Che librai una volta !

Un saluto ed un ricordo di un grande bolognese, un grande libraio. 

E' deceduto a Bologna il 19 giugno scorso Gino Brighenti socio ALAI da sempre, figlio di Giulio libraio anch'egli e tuttora notissimo per alcune ristampe anastatiche di rari testi venatori (Bartolomeo Alberti detto il Solfanaro, Valli da Todi, Olina, Mitelli) ancora ricercate.

Gino proseguì l'attività paterna nella piccola bottega di via Cartoleria 20, vicino al Teatro Duse, negozio caro a tutti i  "bolognesi del libro" perché quell'indimenticabile luogo pareva contenere tutto ciò che si potesse desiderare, sognare, sfiorare e, talvolta anche, poi, possedere: Giorgio Montanari mitemente l'occupò per decenni dopo di lui.

Agli inizi degli anni '70 Brighenti si trasferì in Piazza Aldrovandi 5, sempre in un negozio anche se un po' più piccolo ma in zona di grande passaggio di studenti e professori della vicina Università.

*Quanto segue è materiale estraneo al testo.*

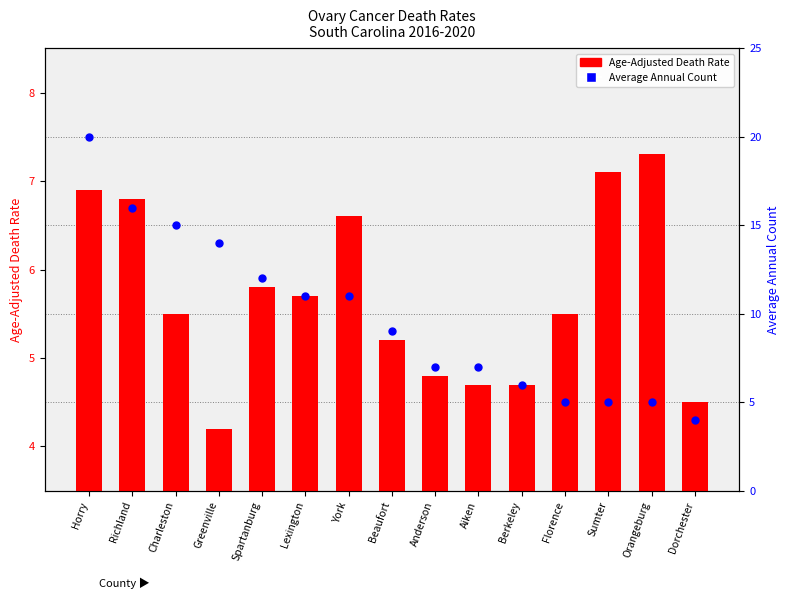

Which series contains the lowest Y value?

Average Annual Count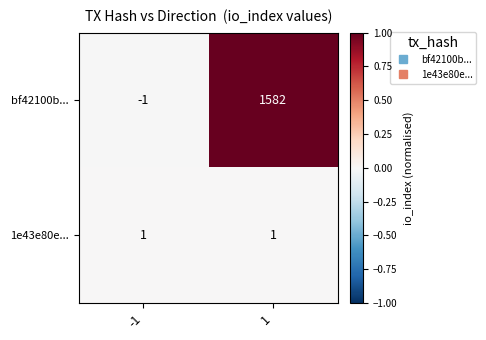

Reading right to left, transcribe all the data shown in this chart.

bf42100b...: 1582	-1
1e43e80e...: 1	1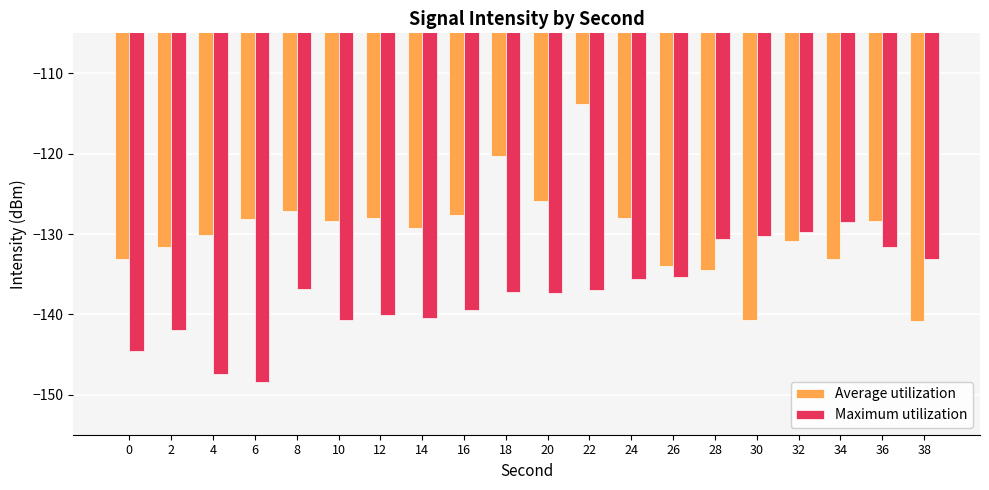

What is the lowest value of the Maximum utilization series?

-148.4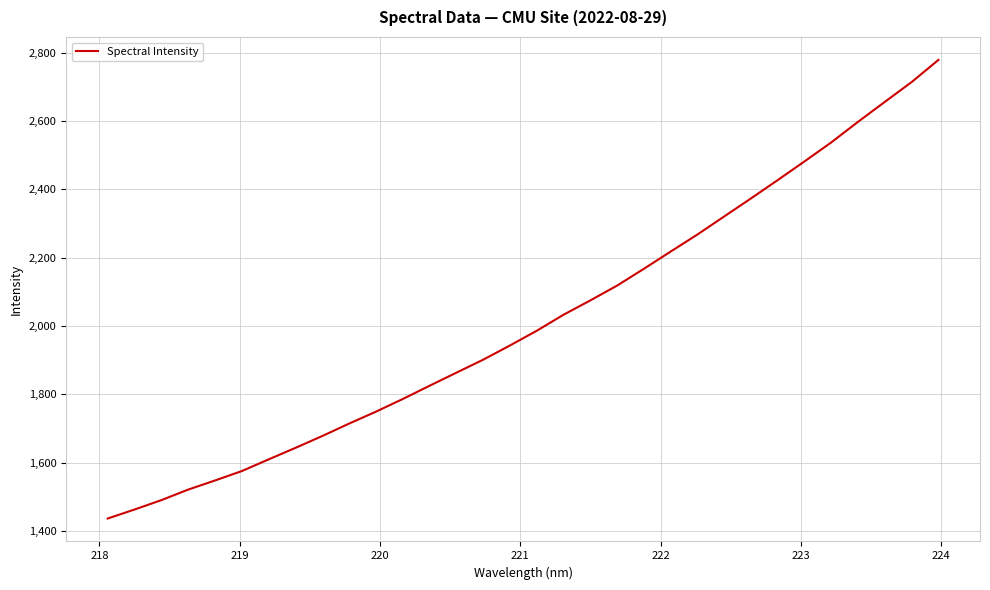

Is this an area chart (filled region under the line)?

No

Se possibile quel locale, forse meno affascinante in qualche modo, del precedente, divenne però davvero un mito perché poi al successivo trasloco di Brighenti nel quieto interno di uno studio bibliografico nell'attigua via Guido Reni 7, nel locale arrivò Sergio Matteuzzi, poi assoluto numero uno dei librai antiquari bolognesi.

Era la metà degli anni '60 e Brighenti già aveva approfondito in particolare tutte le tematiche esoteriche, occulte ma mai tralasciando le scienze tutte, la tecnica, la caccia e l'amata, e professata, fede massonica.

Ancora oggi i suoi vecchi cataloghi, tutti rigorosamente tematici, sono fonte primaria nelle materie citate, per l'essenzialità, il ridotto uso di citazioni bibliografiche altrui, sia pur “nobili”, e brevi, concise note illustranti l'opera nella sua essenza ed importanza. Da via Guido Reni a via Malpertuso, infine con le figlie tuttora attive a proseguire l'attività di questa impresa storica e quasi centenaria.